## Supplied passage:

Monday, June 10, 2013

Henry Rollins: Why I Write – Village Voice



Henry Rollins: Why I Write
by Henry Rollins

The opportunity to write for the L.A. Weekly has been one of the better breaks that has come my way in a long time.

This job, cool as it is, comes with challenges. I am loath to disappoint and do not want to deliver work that is below par or past deadline. It is that latter detail that keeps things brisk. I am often on the road, on location or in some other low-on-sleep/high-on-obligation environment. From backstage areas, various modes of transport and hotel rooms, I do my best to hand in my humble contribution not only on time but, whenever possible, early. Putting the punk in punctual, if you will.

In 1986, Henry Rollins joined Black Flag,
widely considered to be one of the first hardcore punk bands.

Like anyone else, some days, I just don't have it. I have burned more hours than I would like to admit in slow agony, ransacking my brain for an idea to write about as the deadline, the Damoclean sword over my head, increasingly tests the strength of the single horsehair that suspends it. Once the idea miraculously arrives, the words come pretty quickly. The first draft is handwritten and then, often moments later, is rewritten into a computer for the second draft and worked on from there. When I am off the road, this is often my big Friday night out.

But what I most wished to talk about here is you.

## What you should do:
Write the next part of the Henry Rollins essay on why he writes, picking up right after its final sentence.

(Stored records)
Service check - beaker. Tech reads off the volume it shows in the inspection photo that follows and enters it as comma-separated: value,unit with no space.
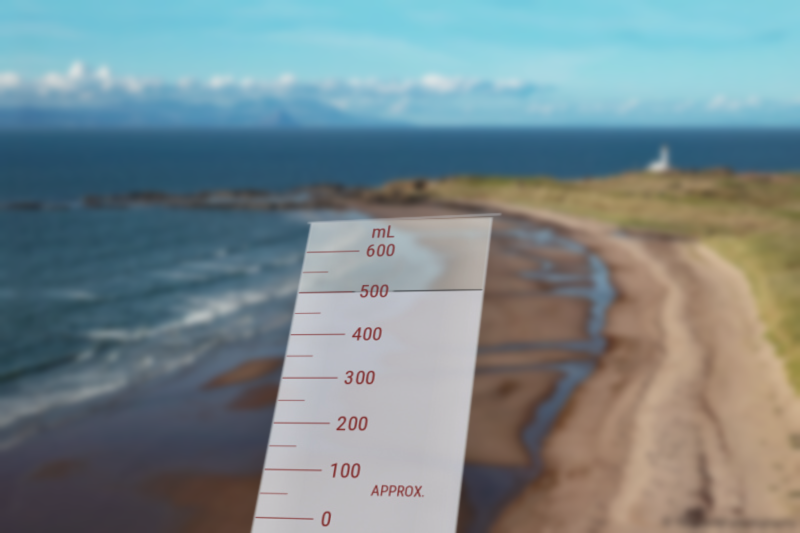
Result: 500,mL
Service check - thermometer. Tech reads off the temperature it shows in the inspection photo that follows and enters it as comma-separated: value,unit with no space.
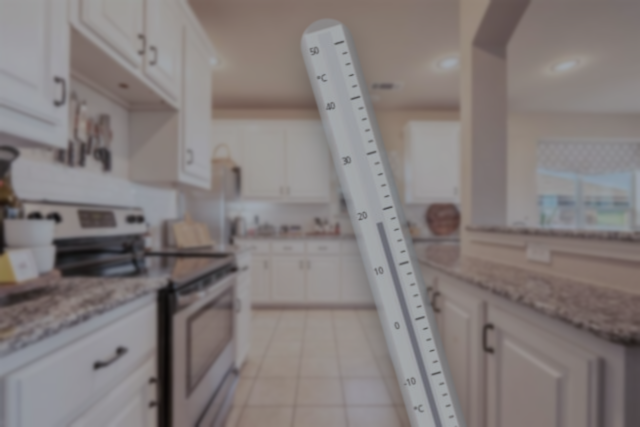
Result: 18,°C
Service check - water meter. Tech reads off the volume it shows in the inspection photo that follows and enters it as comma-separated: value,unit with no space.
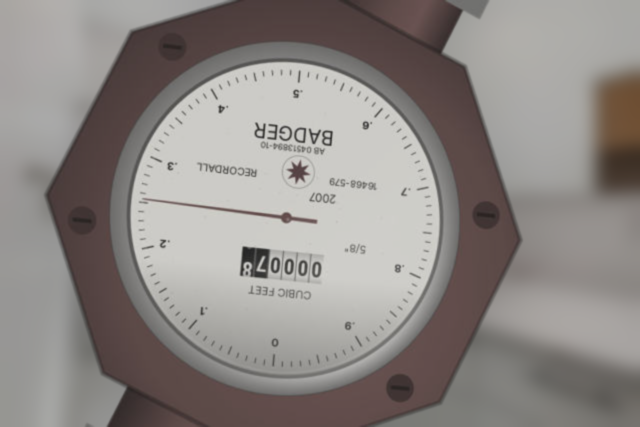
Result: 78.25,ft³
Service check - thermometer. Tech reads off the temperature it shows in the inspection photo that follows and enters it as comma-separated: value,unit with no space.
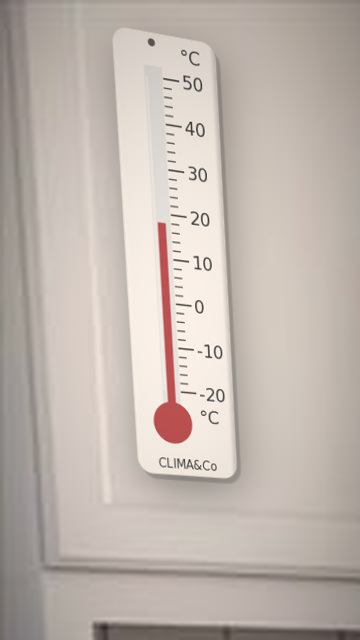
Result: 18,°C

## Exercise output:
The reason for putting myself through this weekly wringer is knowing that you might pick up a copy of L.A. Weekly and read this small contribution. More than that, I hope that you might even like it. I am not one of those "I don't care what you think about what I do" types. I would much rather you like what I do than not like it or not care. "I am desperate for your attention and approval!" is what I have been saying to audiences all over the world from the stage for many years. They laugh, but I am not joking.

I try to write this weekly piece as an ongoing conversation. Any editor worth his weight in salt might call this rambling! However, my attempt is to make a genuine connection with you and Los Angeles. This is why, whenever possible, I try to reference L.A. localities, venues, intersections, etc. As much of a stucco-coated sprawl as L.A. is, I am trying to pull it all in a little closer somehow. That which separates us is, for the most part, a scam. Isolation is not necessarily safety, and stagnation definitely isn't stability.

When I go to shows or to the grocery store, etc., and meet cool people I share this city with, I know that it is this interaction, this breakdown of barriers, that is precisely the ass-kicking that fear so sorely requires. When someone tells me they dug the thing I wrote, I absolutely beam. That I did something that you liked is so cool. This is the main motivation for the 1,000-word-a-week jam session I send in to the editor.

I have been living in Los Angeles for more than 30 years. I never really felt it was a place to call home, just a place to work, leave and return to without any emotional tie. I chalked that up to the place being an artificially hydrated, baked patch of earth, full of fly-by-nighters. But I realized I was one of the aforementioned, and the only way to improve my evaluation of the place was to contribute.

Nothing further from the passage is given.